_Attività da svolgere_
- 1) Riassumi in due frasi il paragrafo del testo sulla diffamazione online che comincia con «A riguardo, la Corte di Cassazione penale», conservando i fatti principali.
- 2) Rispondi brevemente a queste domande sul testo sulla diffamazione online:
(a) Quali sono i due requisiti della diffamazione?
(b) Quale pena prevede l'art. 595, III comma, c.p. se l'offesa è recata col mezzo della stampa o con qualsiasi altro mezzo di pubblicità?
(c) Entro quale termine le vittime di diffamazione sporgono di solito querela?

_Testo da leggere_
Aggiornamento: 22 lug 2022

La vittima di attacchi diffamatori a mezzo social networks e siti internet può agire

in sede civile allo scopo di ottenere il dovuto risarcimento dei danni subiti




La diffamazione è un reato previsto dall’art. 595 c.p.:

Chiunque, fuori dei casi indicati nell’articolo precedente, comunicando con più persone, offende l'altrui reputazione” ed “è punito con la reclusione fino a un anno o con la multa fino a euro 1.032,00

I requisiti della diffamazione sono l’offesa dell’altrui reputazione e la comunicazione con più persone.


La pubblicazione di contenuti attraverso i social network rappresenta senza dubbio una forma di “comunicazione con più persone” e, pertanto, corrisponde perfettamente alla fattispecie delineata dall’art. 595, III comma, c.p.:

Se l'offesa è recata col mezzo della stampa o con qualsiasi altro mezzo di pubblicita, ovvero in atto pubblico la pena è della reclusione da sei mesi a tre anni o della multa non inferiore a euro 516.”

A riguardo, la Corte di Cassazione penale con la sentenza n. 13979/2021 ha chiarito che la diffusione di un messaggio diffamatorio attraverso l'uso di una bacheca Facebook integra un'ipotesi di diffamazione aggravata ai sensi dell'art. 595, comma 3, c.p., sotto il profilo dell'offesa arrecata "con qualsiasi altro mezzo di pubblicità" diverso dalla stampa, poiché la condotta in tal modo realizzata è potenzialmente capace di raggiungere un numero indeterminato, o comunque quantitativamente apprezzabile, di persone.

La Corte Suprema, poi, con la sentenza n. 2598/2021 ha precisato: “integra del reato di diffamazione l'assenza di indicazione nominativa del soggetto la cui reputazione è lesa, qualora lo stesso sia individuabile, sia pure da parte di un numero limitato di persone, attraverso gli elementi della fattispecie concreta, quali la natura e la portata dell'offesa, le circostanze narrate, oggettive e soggettive, i riferimenti personali e temporali.

Nella maggior parte dei casi le persone vittime della diffamazione sporgono formale querela entro il termine di tre mesi dai fatti di reato per poi attendere la prosecuzione del procedimento penale per potersi costituire parte civile e chiedere il risarcimento dei danni.

_I dati_
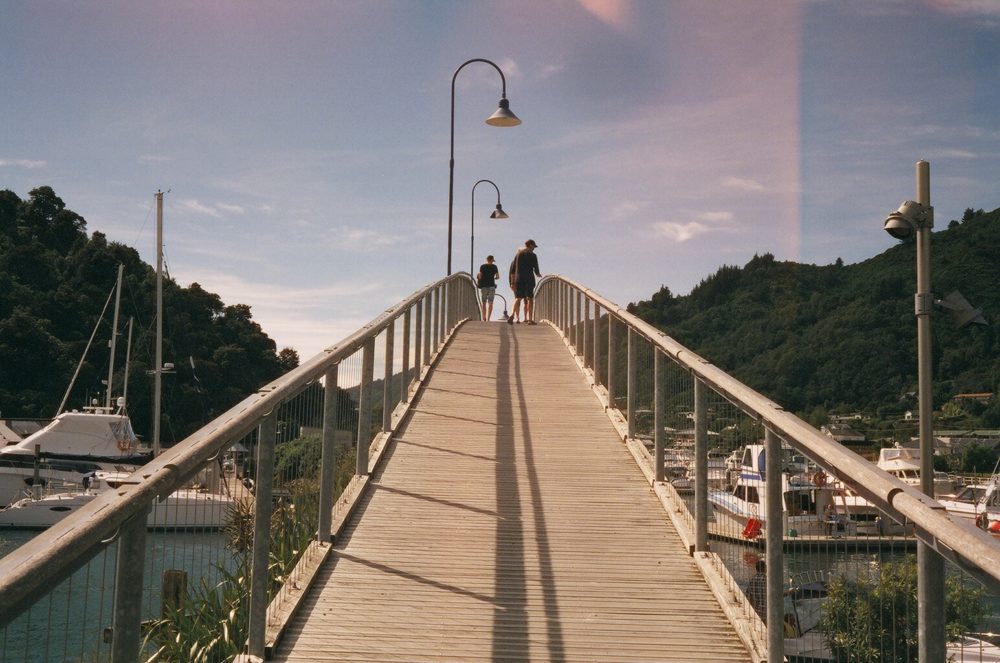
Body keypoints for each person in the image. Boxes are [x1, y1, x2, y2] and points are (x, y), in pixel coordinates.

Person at [508, 239, 542, 325]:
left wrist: (512, 282)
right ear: (530, 245)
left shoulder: (518, 255)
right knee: (530, 299)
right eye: (534, 246)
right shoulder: (533, 255)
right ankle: (530, 319)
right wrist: (538, 274)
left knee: (518, 298)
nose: (534, 248)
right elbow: (536, 269)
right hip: (529, 279)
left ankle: (512, 314)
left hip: (518, 279)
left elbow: (512, 270)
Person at [476, 255, 500, 321]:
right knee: (490, 302)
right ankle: (489, 318)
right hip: (491, 286)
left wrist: (479, 277)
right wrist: (494, 278)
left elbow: (480, 276)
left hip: (484, 286)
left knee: (484, 302)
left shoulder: (482, 266)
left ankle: (484, 317)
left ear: (487, 259)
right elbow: (497, 277)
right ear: (492, 260)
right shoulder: (494, 267)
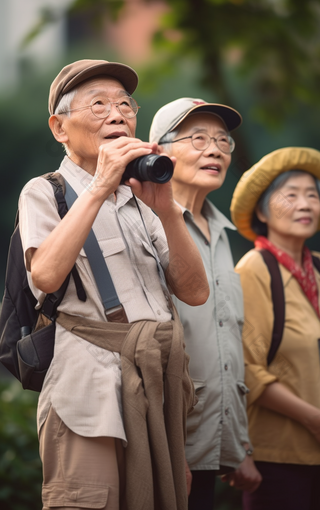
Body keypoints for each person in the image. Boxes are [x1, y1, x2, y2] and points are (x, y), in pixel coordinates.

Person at [18, 60, 210, 510]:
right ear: (59, 128)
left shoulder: (147, 196)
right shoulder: (47, 191)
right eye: (99, 104)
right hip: (90, 398)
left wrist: (166, 210)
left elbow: (195, 292)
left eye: (126, 105)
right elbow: (44, 276)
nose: (118, 114)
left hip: (156, 396)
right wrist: (100, 187)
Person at [149, 98, 262, 510]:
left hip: (214, 439)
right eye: (197, 138)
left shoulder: (222, 232)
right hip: (169, 443)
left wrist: (239, 444)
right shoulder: (146, 226)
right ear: (159, 150)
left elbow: (226, 339)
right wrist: (166, 451)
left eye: (222, 140)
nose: (214, 149)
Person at [230, 147, 320, 510]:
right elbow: (247, 369)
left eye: (312, 195)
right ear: (262, 210)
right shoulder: (253, 270)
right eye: (291, 195)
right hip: (280, 458)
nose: (305, 204)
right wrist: (318, 421)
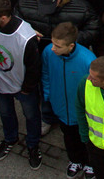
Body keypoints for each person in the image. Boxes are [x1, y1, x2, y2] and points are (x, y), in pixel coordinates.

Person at [0, 0, 43, 169]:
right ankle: (10, 138)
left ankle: (32, 145)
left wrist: (27, 88)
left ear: (3, 17)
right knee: (5, 113)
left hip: (21, 87)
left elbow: (33, 67)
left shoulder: (25, 37)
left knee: (31, 116)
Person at [40, 23, 94, 179]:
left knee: (86, 139)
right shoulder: (48, 53)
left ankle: (90, 163)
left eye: (57, 46)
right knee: (69, 137)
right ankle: (75, 160)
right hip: (61, 107)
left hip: (83, 112)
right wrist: (48, 94)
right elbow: (45, 74)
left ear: (71, 46)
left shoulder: (87, 60)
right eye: (52, 43)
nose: (52, 48)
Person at [17, 0, 102, 47]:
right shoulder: (24, 4)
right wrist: (28, 33)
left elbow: (94, 30)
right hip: (37, 49)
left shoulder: (82, 8)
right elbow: (16, 24)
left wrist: (71, 39)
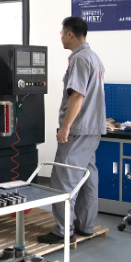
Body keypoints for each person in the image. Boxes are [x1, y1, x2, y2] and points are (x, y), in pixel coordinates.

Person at [38, 16, 106, 244]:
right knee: (87, 177)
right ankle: (85, 225)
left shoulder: (79, 59)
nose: (60, 37)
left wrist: (65, 127)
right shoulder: (94, 58)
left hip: (77, 129)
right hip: (92, 129)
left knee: (63, 179)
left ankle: (63, 231)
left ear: (69, 33)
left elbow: (77, 96)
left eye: (61, 33)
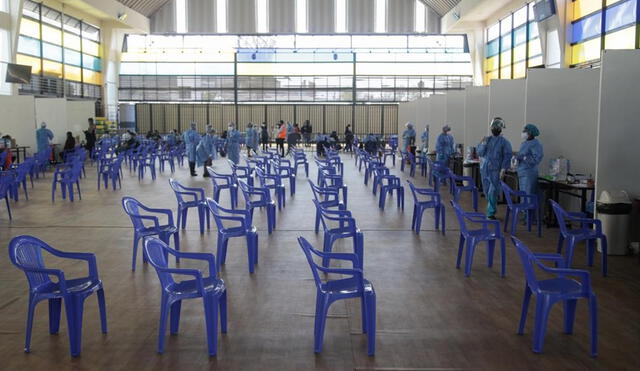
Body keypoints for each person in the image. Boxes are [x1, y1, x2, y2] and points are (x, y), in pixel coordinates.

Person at [477, 118, 513, 220]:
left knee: (493, 191)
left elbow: (507, 155)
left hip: (496, 170)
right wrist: (483, 144)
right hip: (485, 169)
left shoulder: (504, 142)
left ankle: (491, 213)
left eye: (496, 128)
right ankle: (491, 208)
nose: (494, 129)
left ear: (500, 129)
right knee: (486, 190)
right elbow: (480, 153)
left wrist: (503, 169)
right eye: (493, 127)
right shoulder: (486, 140)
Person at [516, 123, 543, 196]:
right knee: (523, 195)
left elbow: (536, 159)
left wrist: (524, 158)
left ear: (530, 133)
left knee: (528, 195)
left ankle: (527, 208)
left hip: (529, 174)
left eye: (525, 131)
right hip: (522, 172)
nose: (523, 133)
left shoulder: (536, 144)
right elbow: (521, 155)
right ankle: (524, 207)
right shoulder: (525, 143)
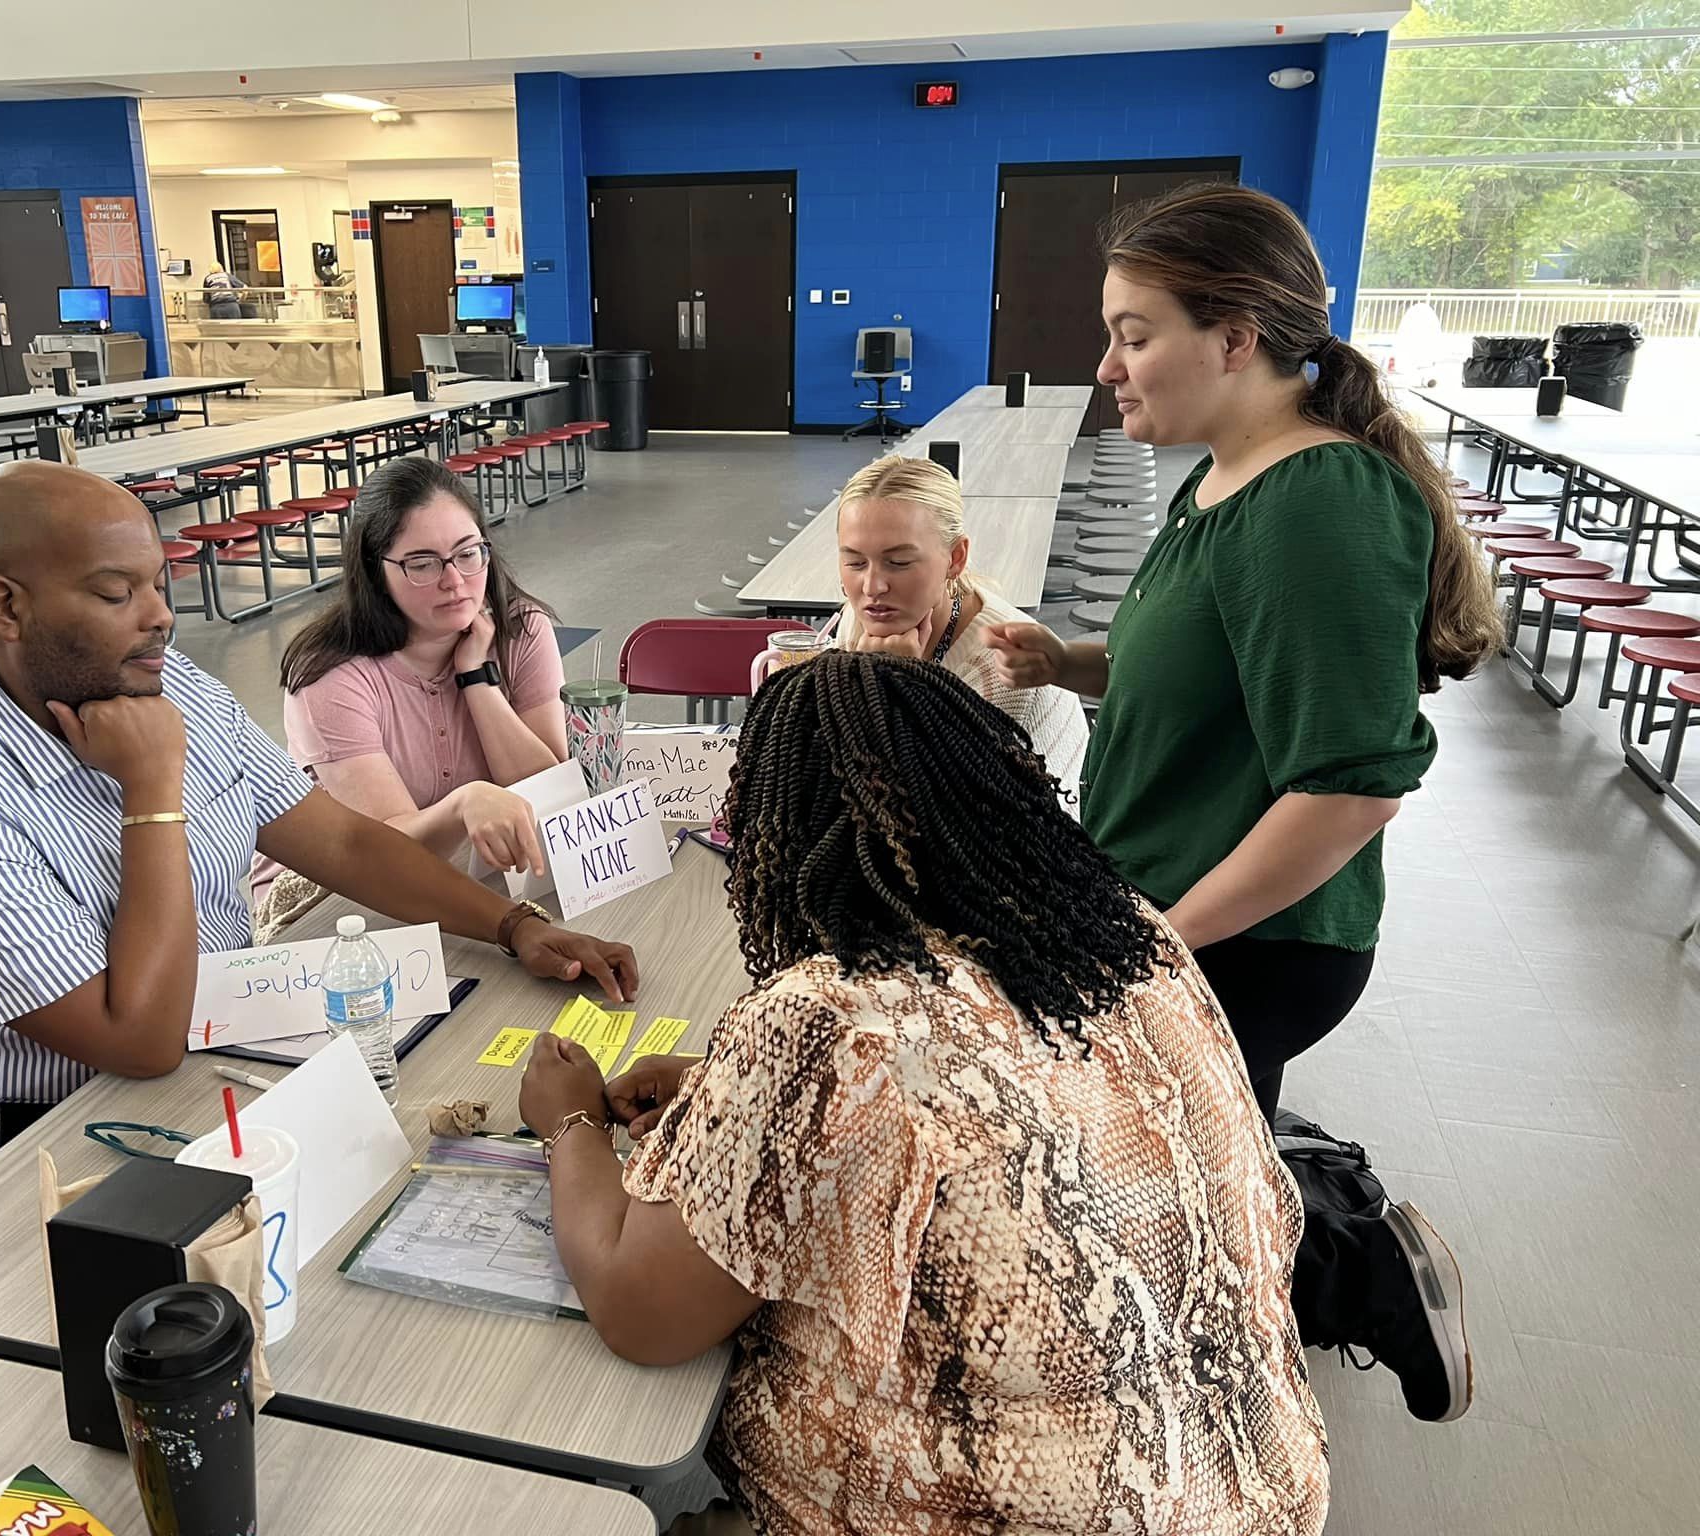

_Le tue risposte_
- 1) Con la sentenza n. 13979/2021 la Corte di Cassazione penale ha chiarito che diffondere un messaggio diffamatorio sulla bacheca Facebook costituisce diffamazione aggravata ai sensi dell'art. 595, comma 3, c.p., come offesa recata "con qualsiasi altro mezzo di pubblicità" diverso dalla stampa. Questo perché tale condotta può raggiungere un numero indeterminato, o comunque quantitativamente apprezzabile, di persone.

- 2)
(a) L'offesa dell'altrui reputazione e la comunicazione con più persone.
(b) La reclusione da sei mesi a tre anni o la multa non inferiore a euro 516.
(c) Entro tre mesi dai fatti di reato.